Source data
- Opening Delimiter -

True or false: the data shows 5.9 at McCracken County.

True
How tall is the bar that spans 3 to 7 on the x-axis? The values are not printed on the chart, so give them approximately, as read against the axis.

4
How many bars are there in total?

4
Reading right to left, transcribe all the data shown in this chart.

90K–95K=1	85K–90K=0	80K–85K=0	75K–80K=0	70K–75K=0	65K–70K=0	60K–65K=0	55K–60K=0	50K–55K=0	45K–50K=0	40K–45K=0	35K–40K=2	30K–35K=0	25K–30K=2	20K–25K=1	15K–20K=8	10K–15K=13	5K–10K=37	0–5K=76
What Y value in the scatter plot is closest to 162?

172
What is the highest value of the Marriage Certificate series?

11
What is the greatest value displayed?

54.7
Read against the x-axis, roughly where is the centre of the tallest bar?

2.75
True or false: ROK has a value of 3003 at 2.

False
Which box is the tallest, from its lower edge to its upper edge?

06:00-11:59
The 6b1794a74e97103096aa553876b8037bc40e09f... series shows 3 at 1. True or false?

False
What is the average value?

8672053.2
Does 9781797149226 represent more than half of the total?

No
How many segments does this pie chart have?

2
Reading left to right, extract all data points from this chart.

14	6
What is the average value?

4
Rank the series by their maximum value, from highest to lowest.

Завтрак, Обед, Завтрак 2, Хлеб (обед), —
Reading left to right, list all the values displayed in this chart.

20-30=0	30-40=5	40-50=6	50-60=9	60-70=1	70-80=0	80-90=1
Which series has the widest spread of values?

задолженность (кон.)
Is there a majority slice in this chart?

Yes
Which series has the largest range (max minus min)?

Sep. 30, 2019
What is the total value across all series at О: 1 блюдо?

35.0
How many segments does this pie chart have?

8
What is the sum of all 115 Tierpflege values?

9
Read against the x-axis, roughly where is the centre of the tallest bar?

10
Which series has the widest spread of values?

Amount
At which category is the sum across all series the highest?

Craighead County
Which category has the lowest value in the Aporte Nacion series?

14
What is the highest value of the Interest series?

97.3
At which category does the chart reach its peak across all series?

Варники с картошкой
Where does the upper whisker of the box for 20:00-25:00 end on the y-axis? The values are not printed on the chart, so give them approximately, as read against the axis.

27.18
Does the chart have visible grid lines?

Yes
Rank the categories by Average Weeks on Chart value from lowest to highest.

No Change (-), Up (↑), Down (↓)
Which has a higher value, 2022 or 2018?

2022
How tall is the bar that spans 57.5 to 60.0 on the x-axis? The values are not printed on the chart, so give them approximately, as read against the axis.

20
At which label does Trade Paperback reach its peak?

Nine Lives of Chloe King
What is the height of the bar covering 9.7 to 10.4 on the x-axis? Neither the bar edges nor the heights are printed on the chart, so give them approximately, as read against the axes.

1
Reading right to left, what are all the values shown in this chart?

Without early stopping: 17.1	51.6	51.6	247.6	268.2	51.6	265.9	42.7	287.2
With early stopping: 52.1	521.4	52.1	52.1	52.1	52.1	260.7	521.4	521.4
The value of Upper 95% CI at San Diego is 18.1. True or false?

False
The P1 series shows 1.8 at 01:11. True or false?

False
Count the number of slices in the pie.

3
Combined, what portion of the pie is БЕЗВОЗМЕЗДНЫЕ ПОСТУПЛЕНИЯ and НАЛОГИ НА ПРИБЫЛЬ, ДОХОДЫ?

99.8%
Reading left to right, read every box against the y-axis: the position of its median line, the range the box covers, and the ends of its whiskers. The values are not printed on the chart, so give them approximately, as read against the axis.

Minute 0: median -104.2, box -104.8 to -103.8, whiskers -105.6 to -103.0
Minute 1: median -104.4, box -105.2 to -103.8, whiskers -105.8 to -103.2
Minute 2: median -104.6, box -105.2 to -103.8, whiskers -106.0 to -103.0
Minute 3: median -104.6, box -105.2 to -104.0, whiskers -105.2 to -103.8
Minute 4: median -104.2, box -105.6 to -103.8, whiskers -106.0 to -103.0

- Closing Delimiter -

Place the source data into a Markdown table with the columns Row and Line. Begin at the first line of the source data, stop after the line that contains "Reading left to right, list", number each row, and leave out blank lines.

_RESPONSE TO THE TASK_.
| Row | Line |
|---|---|
| 1 | True or false: the data shows 5.9 at McCracken County. |
| 2 | True |
| 3 | How tall is the bar that spans 3 to 7 on the x-axis? The values are not printed on the chart, so give them approximately, as read against the axis. |
| 4 | 4 |
| 5 | How many bars are there in total? |
| 6 | 4 |
| 7 | Reading right to left, transcribe all the data shown in this chart. |
| 8 | 90K–95K=1	85K–90K=0	80K–85K=0	75K–80K=0	70K–75K=0	65K–70K=0	60K–65K=0	55K–60K=0	50K–55K=0	45K–50K=0	40K–45K=0	35K–40K=2	30K–35K=0	25K–30K=2	20K–25K=1	15K–20K=8	10K–15K=13	5K–10K=37	0–5K=76 |
| 9 | What Y value in the scatter plot is closest to 162? |
| 10 | 172 |
| 11 | What is the highest value of the Marriage Certificate series? |
| 12 | 11 |
| 13 | What is the greatest value displayed? |
| 14 | 54.7 |
| 15 | Read against the x-axis, roughly where is the centre of the tallest bar? |
| 16 | 2.75 |
| 17 | True or false: ROK has a value of 3003 at 2. |
| 18 | False |
| 19 | Which box is the tallest, from its lower edge to its upper edge? |
| 20 | 06:00-11:59 |
| 21 | The 6b1794a74e97103096aa553876b8037bc40e09f... series shows 3 at 1. True or false? |
| 22 | False |
| 23 | What is the average value? |
| 24 | 8672053.2 |
| 25 | Does 9781797149226 represent more than half of the total? |
| 26 | No |
| 27 | How many segments does this pie chart have? |
| 28 | 2 |
| 29 | Reading left to right, extract all data points from this chart. |
| 30 | 14	6 |
| 31 | What is the average value? |
| 32 | 4 |
| 33 | Rank the series by their maximum value, from highest to lowest. |
| 34 | Завтрак, Обед, Завтрак 2, Хлеб (обед), — |
| 35 | Reading left to right, list all the values displayed in this chart. |